There's also an air of youthful exuberance and wild times in the film's promotional materials that belies the general misery that seemed to follow Marie Antoinette her entire life. From the time she arrived at Versailles to her execution, she had few truly happy moments. The splendor of Versailles was not particularly charming for her, as she spent a lot of her time beseiged by her mother and brother's criticism, the people's hatred, the sniping court politics, or her desperate desire for children.
Again, I haven't seen the movie so I might be wrong.
The Negatives: I have only two real issues with this book.
My first is that Fraser's prose can sometimes become somewhat muddled. Fraser tends to, on a prose level, favor complicated sentences that sometimes run on or lose their subjects. This can make reading difficult.
There is also a lack of clarity in the general narrative. Sometimes a thread of discussion about, say, politics or personal life will stop and be interrupted by another thread of discussion which does not seem to flow smoothly with it's predecessor. It's not an insurmountable difficulty, but it made reading this book a little more difficult for me than the previous one, which is written with Weir's far more fluid, connected style.
The other complaint is that there is a lack of context in certain places. While getting the inside scoop on Antoinette's family and childhood life is marvelous, Fraser's book could have benefitted from some discussion of the politics going on between Austria and France, especially the politics prior to Marie Antoinette's birth.
I understand that it was Fraser's intent not to make the conclusion of Marie Antoinette's life a foreboding and foregone conclusion even when discussing her childhood - but the history between those two countries was a decisive factor in determining the course of her life. France and Austria's tenuous relationship molded her even before she became the queen of France and therefore deserved more discussion - especially since that history might not have been as well known to a lot of readers as the later events in her life.
I think, as well, some of the context of Versailles itself is lost in the narrow focus. Both France and Austria came with histories to bear upon Marie Antoinette, and there are moments when the absurdities of Versailles seem inexplicable, especially if one does not know where the traditions stem from or why these nobles were behaving in the way they had.
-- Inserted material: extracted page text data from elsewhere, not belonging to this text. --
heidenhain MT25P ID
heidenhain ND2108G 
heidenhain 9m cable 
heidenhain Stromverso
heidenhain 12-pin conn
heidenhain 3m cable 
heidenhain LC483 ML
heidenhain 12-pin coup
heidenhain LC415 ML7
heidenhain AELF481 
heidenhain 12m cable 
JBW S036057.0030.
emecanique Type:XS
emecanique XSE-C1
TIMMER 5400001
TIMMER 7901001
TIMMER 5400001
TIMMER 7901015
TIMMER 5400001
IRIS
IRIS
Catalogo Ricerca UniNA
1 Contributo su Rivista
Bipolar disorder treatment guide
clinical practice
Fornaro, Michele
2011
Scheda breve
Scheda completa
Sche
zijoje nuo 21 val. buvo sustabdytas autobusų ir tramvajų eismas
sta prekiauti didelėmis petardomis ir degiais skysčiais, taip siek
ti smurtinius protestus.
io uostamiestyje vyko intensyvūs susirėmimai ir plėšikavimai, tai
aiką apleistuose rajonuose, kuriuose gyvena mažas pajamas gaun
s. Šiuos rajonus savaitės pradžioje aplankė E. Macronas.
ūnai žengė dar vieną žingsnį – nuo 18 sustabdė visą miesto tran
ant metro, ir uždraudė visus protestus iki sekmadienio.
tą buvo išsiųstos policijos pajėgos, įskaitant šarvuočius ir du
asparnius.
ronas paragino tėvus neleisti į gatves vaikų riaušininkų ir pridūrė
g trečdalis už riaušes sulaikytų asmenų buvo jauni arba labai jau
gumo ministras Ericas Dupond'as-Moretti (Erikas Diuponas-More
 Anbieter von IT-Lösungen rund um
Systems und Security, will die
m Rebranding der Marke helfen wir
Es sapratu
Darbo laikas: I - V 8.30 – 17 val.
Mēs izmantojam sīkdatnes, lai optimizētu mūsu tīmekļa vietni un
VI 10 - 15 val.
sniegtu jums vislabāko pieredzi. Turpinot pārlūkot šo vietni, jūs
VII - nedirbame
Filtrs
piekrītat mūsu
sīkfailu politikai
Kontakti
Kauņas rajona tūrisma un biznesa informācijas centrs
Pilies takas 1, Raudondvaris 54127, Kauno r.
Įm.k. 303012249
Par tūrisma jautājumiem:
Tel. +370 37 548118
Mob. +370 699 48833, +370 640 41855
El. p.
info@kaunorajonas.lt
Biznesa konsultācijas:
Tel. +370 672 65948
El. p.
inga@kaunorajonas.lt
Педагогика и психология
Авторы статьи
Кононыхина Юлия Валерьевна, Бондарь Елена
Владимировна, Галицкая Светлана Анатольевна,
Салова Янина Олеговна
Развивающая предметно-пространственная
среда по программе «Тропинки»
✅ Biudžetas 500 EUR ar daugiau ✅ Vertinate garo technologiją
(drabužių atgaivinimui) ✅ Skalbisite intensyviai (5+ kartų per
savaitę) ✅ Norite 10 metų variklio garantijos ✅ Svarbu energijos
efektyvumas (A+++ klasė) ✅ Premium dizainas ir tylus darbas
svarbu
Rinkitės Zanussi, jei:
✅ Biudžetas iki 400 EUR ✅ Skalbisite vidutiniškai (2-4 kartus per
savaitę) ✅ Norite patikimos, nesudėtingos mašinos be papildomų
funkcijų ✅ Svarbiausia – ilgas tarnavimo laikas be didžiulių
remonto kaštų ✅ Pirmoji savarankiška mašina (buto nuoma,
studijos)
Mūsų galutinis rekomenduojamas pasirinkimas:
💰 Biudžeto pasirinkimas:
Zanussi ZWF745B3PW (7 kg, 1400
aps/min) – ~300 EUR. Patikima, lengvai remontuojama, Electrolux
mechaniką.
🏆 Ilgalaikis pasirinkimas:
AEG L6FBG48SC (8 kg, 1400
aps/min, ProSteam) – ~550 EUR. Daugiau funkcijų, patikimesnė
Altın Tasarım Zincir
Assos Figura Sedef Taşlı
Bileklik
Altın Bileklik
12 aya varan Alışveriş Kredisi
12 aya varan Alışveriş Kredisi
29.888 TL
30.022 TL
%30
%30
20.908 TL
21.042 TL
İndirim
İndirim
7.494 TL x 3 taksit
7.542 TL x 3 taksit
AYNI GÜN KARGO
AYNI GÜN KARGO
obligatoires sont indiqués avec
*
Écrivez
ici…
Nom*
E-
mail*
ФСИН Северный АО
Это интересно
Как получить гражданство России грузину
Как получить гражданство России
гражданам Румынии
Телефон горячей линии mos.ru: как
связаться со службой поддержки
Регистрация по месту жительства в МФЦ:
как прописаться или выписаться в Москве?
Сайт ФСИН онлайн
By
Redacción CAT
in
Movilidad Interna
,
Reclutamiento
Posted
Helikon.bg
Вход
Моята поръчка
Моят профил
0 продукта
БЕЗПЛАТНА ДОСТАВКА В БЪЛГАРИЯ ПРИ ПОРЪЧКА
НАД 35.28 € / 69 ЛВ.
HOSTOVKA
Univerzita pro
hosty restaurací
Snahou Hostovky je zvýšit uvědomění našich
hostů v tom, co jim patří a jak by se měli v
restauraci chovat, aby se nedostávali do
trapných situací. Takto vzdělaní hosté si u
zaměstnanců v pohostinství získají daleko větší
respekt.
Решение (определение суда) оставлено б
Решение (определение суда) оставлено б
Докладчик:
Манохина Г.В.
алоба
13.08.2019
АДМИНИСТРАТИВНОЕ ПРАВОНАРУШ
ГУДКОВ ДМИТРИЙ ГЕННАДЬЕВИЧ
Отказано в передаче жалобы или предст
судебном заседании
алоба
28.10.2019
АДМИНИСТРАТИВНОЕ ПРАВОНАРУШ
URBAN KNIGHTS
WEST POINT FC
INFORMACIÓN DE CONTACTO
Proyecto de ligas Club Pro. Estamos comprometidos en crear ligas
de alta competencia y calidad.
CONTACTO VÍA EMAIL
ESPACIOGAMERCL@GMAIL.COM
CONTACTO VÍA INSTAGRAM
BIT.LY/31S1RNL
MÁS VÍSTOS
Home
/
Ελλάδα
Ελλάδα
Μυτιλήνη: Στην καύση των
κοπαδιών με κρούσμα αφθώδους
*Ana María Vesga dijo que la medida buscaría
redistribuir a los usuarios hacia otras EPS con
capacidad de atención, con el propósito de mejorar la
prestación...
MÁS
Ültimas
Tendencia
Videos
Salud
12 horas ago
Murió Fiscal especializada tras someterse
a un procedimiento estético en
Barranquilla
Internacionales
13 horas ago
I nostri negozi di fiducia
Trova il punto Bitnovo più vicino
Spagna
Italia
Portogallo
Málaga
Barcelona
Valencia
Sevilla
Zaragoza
A few simple pages of summary explaining how Versailles, as a court and a culture, came to be in the place it was when Marie Antoinette arrived as queen would have gone a long way.
CoC Score: 0. No significant characters of color in this book. There are discussions of foreign dignitaries visiting in one paragraph and a brief mention of them being delegates from India begging for help against the British, but they are not mentioned again and are not significant.
Gender Score: 10. A very fairminded narrative of a woman which highlighted that though there were gender disparities, Marie Antoinette and other women of Versailles held important roles and had power of their own.n
GLBT Score: 5. There is mention of a rumored lesbian relationship between Marie Antoinette and one of her female advisors, mostly put forth by libelles - negative propaganda of the time. Fraser dismisses the possibility of a sexual relationship between Marie Antoinette and any of the women with her but does forward that romantic and emotionally intimate relationships with her female companions were not only possible but likely. I feel that Fraser is taking a more conservative view towards the evidence, but that her conclusions are not unfounded.
no subject
Date: 2009-12-23 10:06 pm (UTC)It is a stylized film, not intended to be only a dry historically accurate presentation-- and the despair of the decadent 1980s seems to be a good mix with the despair of pointlessly decadent French court life.
I haven't read Marie Antoinette: The Journey, but I am a fan of some of Antonia Frasier's earlier works-- have you read her The Wives of Henry the Eight? It's similarly sympathetic and balanced.
no subject
Date: 2009-12-24 02:38 am (UTC)I've read other works by Fraser. The Gunpowder Plot was similarly effective in dispelling a lot of the myths surrounding a well known historical event that had been buried in legend and misconception. I'm definitely going to pick up more works by her when I get the chance.